Одеяло накрывает все тело через полсекунды. Он заботливо поправляет его со всех краев, блокируя любой доступ ледяного воздуха. Сам приникает ко мне ближе, сооружая вокруг спасительную загородку. Темнота, которой он повелевает, теплая. И хотя бы поэтому её не стоит бояться.
- Сейчас будет легче, - обещает, поглаживая волосы. Тихонько вздыхает. Но пальцев, зажимающих нос, никуда не убирает. Моя рука давно затекла бы.
Ну и ладно. Пока он здесь, пока он готов помогать мне – кто бы он ни был – я согласна. Только пусть не уходит. Пожалуйста… мне одной не справиться.
- Тебе когда-нибудь снились плохие сны? – будет чудом, если он расслышит это. От слез голос совсем сел и совсем хриплый.
- Ну конечно, - понимающе отзывается мужчина, бережно избавляя мои щеки от соленой влаги, - они всем снятся, моя хорошая.
- А если сны… настоящие? – меня передергивает, и тут же, не медля ни мгновенья, он запечатлевает на моем лбу поцелуй.

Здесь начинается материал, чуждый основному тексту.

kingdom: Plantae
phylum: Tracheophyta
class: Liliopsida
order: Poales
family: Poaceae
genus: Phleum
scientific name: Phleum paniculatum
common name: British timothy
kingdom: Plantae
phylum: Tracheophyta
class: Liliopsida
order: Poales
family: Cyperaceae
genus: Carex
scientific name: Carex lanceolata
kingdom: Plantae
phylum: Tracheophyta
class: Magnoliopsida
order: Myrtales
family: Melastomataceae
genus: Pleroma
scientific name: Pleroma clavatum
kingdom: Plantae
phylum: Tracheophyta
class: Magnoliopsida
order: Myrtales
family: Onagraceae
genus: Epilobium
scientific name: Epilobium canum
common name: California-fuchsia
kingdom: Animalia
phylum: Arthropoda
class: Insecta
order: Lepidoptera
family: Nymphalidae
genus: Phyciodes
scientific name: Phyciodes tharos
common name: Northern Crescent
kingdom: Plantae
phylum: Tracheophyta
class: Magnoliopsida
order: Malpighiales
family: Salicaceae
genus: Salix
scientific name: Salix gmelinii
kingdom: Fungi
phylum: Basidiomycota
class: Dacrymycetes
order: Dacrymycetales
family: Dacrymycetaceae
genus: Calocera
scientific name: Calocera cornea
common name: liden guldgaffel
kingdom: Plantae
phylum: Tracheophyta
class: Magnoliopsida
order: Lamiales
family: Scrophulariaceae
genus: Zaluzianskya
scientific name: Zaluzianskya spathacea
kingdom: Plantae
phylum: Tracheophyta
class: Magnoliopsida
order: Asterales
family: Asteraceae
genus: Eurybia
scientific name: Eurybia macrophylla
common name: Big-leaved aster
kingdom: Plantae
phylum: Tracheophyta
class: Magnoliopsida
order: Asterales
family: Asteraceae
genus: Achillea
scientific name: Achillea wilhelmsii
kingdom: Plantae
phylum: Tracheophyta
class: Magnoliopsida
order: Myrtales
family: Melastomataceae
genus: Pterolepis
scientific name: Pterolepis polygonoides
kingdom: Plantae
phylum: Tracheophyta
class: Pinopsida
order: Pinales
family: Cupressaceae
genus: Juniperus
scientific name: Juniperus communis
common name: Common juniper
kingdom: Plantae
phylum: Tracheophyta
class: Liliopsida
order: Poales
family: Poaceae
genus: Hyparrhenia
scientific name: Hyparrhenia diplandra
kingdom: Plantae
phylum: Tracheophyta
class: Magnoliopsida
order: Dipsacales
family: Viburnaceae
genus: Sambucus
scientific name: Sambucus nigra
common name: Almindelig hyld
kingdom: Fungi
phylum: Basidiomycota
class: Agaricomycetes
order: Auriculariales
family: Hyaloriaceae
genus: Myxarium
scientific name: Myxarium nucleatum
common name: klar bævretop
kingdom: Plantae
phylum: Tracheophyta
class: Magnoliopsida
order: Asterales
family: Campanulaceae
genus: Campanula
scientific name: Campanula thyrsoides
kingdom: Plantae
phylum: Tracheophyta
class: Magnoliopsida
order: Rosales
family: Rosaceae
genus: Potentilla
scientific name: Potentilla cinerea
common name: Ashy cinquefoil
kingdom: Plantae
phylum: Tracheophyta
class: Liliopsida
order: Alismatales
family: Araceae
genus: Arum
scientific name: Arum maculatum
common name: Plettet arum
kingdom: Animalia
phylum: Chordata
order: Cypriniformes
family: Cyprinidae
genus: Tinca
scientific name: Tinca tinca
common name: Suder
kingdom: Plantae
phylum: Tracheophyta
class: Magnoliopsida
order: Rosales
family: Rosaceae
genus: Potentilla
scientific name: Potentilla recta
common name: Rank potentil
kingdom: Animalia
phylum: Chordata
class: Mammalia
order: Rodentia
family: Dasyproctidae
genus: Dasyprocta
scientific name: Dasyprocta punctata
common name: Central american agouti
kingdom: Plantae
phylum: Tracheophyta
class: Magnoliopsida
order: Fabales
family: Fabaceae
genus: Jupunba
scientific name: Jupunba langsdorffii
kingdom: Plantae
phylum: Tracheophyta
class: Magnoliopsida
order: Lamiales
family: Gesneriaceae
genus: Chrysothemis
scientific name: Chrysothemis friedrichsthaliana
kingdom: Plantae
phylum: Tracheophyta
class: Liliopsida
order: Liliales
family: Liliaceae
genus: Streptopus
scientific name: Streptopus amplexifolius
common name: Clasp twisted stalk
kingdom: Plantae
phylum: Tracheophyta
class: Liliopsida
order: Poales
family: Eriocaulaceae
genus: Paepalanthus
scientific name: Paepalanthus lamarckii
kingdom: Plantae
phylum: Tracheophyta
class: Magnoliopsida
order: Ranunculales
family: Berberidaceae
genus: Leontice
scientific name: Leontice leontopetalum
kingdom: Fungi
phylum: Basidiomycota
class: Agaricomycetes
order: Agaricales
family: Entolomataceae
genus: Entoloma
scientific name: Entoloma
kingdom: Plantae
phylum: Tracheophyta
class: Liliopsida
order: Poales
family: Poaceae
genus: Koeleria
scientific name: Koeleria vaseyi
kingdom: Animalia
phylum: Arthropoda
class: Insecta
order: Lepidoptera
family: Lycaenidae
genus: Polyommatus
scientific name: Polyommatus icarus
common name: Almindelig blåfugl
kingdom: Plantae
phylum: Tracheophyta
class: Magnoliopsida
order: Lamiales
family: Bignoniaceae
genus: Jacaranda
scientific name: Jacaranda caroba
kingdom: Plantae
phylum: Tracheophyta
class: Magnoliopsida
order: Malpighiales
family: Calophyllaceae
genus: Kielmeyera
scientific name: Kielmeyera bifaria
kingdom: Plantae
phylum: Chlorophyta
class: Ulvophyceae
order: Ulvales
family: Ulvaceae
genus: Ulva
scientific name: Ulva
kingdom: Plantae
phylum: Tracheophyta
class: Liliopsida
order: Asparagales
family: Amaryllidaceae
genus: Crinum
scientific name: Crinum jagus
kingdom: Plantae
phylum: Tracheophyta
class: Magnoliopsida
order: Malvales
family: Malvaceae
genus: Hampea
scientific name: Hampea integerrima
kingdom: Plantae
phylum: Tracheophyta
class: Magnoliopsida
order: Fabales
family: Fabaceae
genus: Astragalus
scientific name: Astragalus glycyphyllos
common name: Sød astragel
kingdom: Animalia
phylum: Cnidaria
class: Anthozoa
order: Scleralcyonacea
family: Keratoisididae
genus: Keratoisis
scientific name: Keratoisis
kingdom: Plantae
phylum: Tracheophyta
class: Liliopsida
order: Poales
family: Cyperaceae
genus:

- Так почти всегда и происходит.
- И страшно…
- Если кому-нибудь рассказать, уже не так страшно, - убежденный в своей правоте, шепчет он, - страх бывает только в голове.
В его словах есть смысл. Я понимаю.
Но если бы все было так просто…
- Я боюсь.
- Кошмара?
- Презрения… презрения и брезгливости. Отвращения.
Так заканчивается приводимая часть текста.